Life is pretty good for arbitrators tasked with deciding whether a corporation should get a government payout. Your $900 per diem will get you a room at the finest hotel, with enough money left over for a plate of ortolan if you can find a restaurant daring enough to serve it. You’ll get $250 for each hour you spend in transit. That’s on top of the $500 a day you get while working on the case. And if you work while you’re traveling, you’re entitled to $500 an hour. Of course it’s cushy: You were the one to decide how much you’d get paid!
That, at least, is according to documents released as part of a $15 billion case being brought by Calgary-based gas giant TC Energy against the U.S. government, after Joe Biden “canceled” the Keystone XL pipeline by revoking a key permit.
The case is set to be heard in Washington, D.C., under the auspices of the World Bank’s International Centre for Settlement of Investment Disputes, or ICSID, pronounced “ick-sid”. The company brought its suit under a multilateral deal that no longer exists, the North American Free Trade Agreement, Nafta—which is why the United States thinks the suit should be thrown out. Nafta’s Trump-era successor, the U.S.-Mexico-Canada Agreement, eliminated most (but not all) options for pursuing these investor-state dispute settlements.
Investor-state dispute settlements, or ISDS, is a fancy term for allowing corporations to sue governments for things that might cause them to lose profits, known in legalese as “frustrations of foreign investors’ legitimate expectations.” Governments, meanwhile, have no such means to challenge corporations under the ISDS system. And the average cost to governments for having a suit brought against them is $4.7 million.

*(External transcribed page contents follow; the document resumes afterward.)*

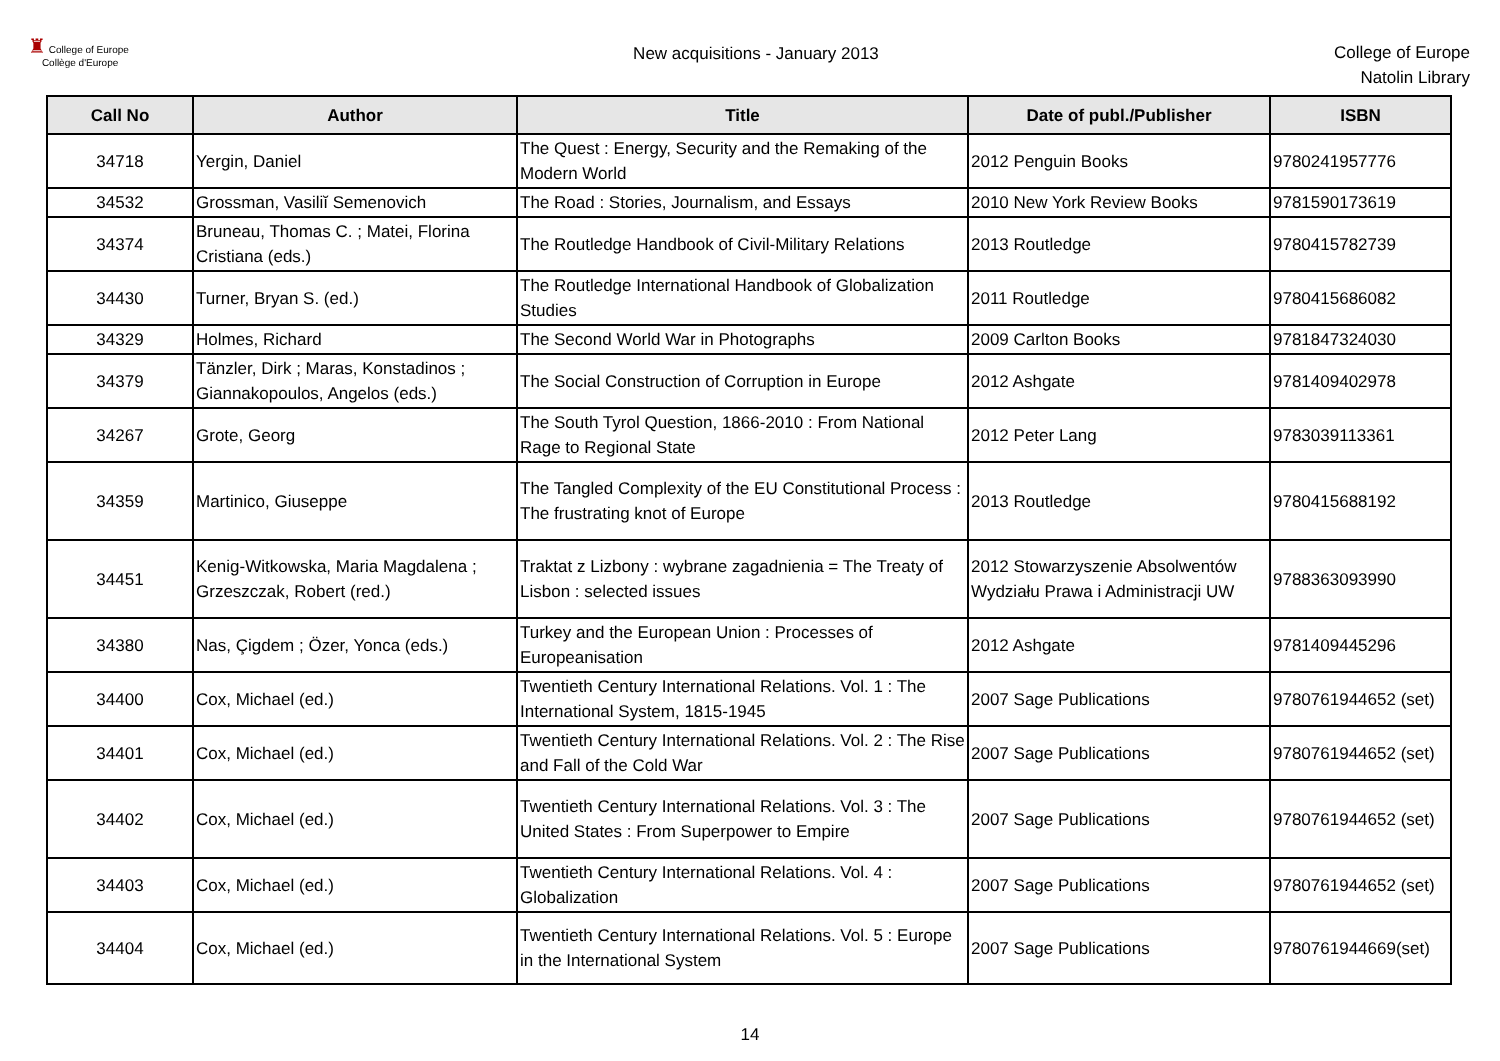♜ College of Europe
Collège d'Europe
New acquisitions - January 2013
College of Europe
Natolin Library
| Call No | Author | Title | Date of publ./Publisher | ISBN |
| --- | --- | --- | --- | --- |
| 34718 | Yergin, Daniel | The Quest : Energy, Security and the Remaking of the Modern World | 2012 Penguin Books | 9780241957776 |
| 34532 | Grossman, Vasiliĭ Semenovich | The Road : Stories, Journalism, and Essays | 2010 New York Review Books | 9781590173619 |
| 34374 | Bruneau, Thomas C. ; Matei, Florina Cristiana (eds.) | The Routledge Handbook of Civil-Military Relations | 2013 Routledge | 9780415782739 |
| 34430 | Turner, Bryan S. (ed.) | The Routledge International Handbook of Globalization Studies | 2011 Routledge | 9780415686082 |
| 34329 | Holmes, Richard | The Second World War in Photographs | 2009 Carlton Books | 9781847324030 |
| 34379 | Tänzler, Dirk ; Maras, Konstadinos ; Giannakopoulos, Angelos (eds.) | The Social Construction of Corruption in Europe | 2012 Ashgate | 9781409402978 |
| 34267 | Grote, Georg | The South Tyrol Question, 1866-2010 : From National Rage to Regional State | 2012 Peter Lang | 9783039113361 |
| 34359 | Martinico, Giuseppe | The Tangled Complexity of the EU Constitutional Process : The frustrating knot of Europe | 2013 Routledge | 9780415688192 |
| 34451 | Kenig-Witkowska, Maria Magdalena ; Grzeszczak, Robert (red.) | Traktat z Lizbony : wybrane zagadnienia = The Treaty of Lisbon : selected issues | 2012 Stowarzyszenie Absolwentów Wydziału Prawa i Administracji UW | 9788363093990 |
| 34380 | Nas, Çigdem ; Özer, Yonca (eds.) | Turkey and the European Union : Processes of Europeanisation | 2012 Ashgate | 9781409445296 |
| 34400 | Cox, Michael (ed.) | Twentieth Century International Relations. Vol. 1 : The International System, 1815-1945 | 2007 Sage Publications | 9780761944652 (set) |
| 34401 | Cox, Michael (ed.) | Twentieth Century International Relations. Vol. 2 : The Rise and Fall of the Cold War | 2007 Sage Publications | 9780761944652 (set) |
| 34402 | Cox, Michael (ed.) | Twentieth Century International Relations. Vol. 3 : The United States : From Superpower to Empire | 2007 Sage Publications | 9780761944652 (set) |
| 34403 | Cox, Michael (ed.) | Twentieth Century International Relations. Vol. 4 : Globalization | 2007 Sage Publications | 9780761944652 (set) |
| 34404 | Cox, Michael (ed.) | Twentieth Century International Relations. Vol. 5 : Europe in the International System | 2007 Sage Publications | 9780761944669(set) |
14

Following the implementation of the Trump-era U.S.-Mexico-Canada Agreement, investors and corporations had a three-year grace period to bring forward a challenge under the old Nafta rules. That allowed enough time for TC Energy to bring its case after President Biden dealt a final blow to its pipeline during his first year in office. For the privilege of being sued, the U.S. has already shelled out $250,000 “to cover the initial costs of the proceeding.”
“What makes ISDS so outrageous—and why it’s become so unpopular—is that there are these arbitration panels that private-sector lawyers sit [in] as arbitrators making top-dollar per diems,” says Melinda St. Louis, director of the nonprofit Public Citizen’s Global Trade Watch. “But then they also can, separately, be corporate lawyers that are bringing cases on behalf of corporations to other arbitration tribunals. What we typically think of as a judicial system—as independent—that is not the way this works.”
Arbitrators who specialize in this corner of the law are appointed as tribunal members and then set the fees paid by either side of the dispute within an established cap (reevaluated “from time to time” by World Bank leadership, per ICSID rules) and following certain predetermined guidelines. The fact that such fees are administered by the hour, St. Louis points out, can give tribunal members an incentive to stretch things out. Suits in recent years have gotten longer; a 2021 study by the law firm Allen & Overy found that ISDS cases decided after 2017 lasted an average of one year and six months longer than those decided before that year.
Most ISDS cases have been administered by or heard under the rules of either ICSID or the U.N. Commission on International Trade Law, a subsidiary of the U.N. General Assembly. While these institutions are both at least quasi-democratic—countries are members of the U.N. and the World Bank—lesser-used tribunals are entirely private enterprises, including the London Court of International Arbitration and the International Chamber of Commerce.
Investor-state dispute settlements are a relic of twentieth-century globalization fever. They’ve begun to fall out of fashion even among wealthy governments. The Energy Charter Treaty—created in the 1990s to assure fossil fuel companies that their investments in the former Eastern Bloc would not be expropriated—has come under increasing pressure in Europe for protecting polluters. Last fall, for instance, the British oil and gas company Rockhopper was awarded $200 million in a suit it brought against the Italian government under the treaty over its limits on offshore drilling. Even if the ECT gets scrapped, investors will still have 20 years after its expiration to bring suits under its rules. The European Parliament has in recent years also discussed a multilateral investment court, to bring the ISDS system under more legible democratic control.
ICSID amended its rules last year amid calls for a procedural modernization. Those changes included measures to reduce the discretion that tribunal members have over fee demands and create additional transparency around proceedings and conflicts of interest. Reforms in one body, however, do not automatically translate to another, and trade agreements allow investors to choose from a menu of venues where they would like to bring the case.
As more states embrace industrial policy, climate-friendly investment, and trade approaches that favor building up domestic production, the ISDS system could become a historical artifact. For now, those tasked with administering it are still living large.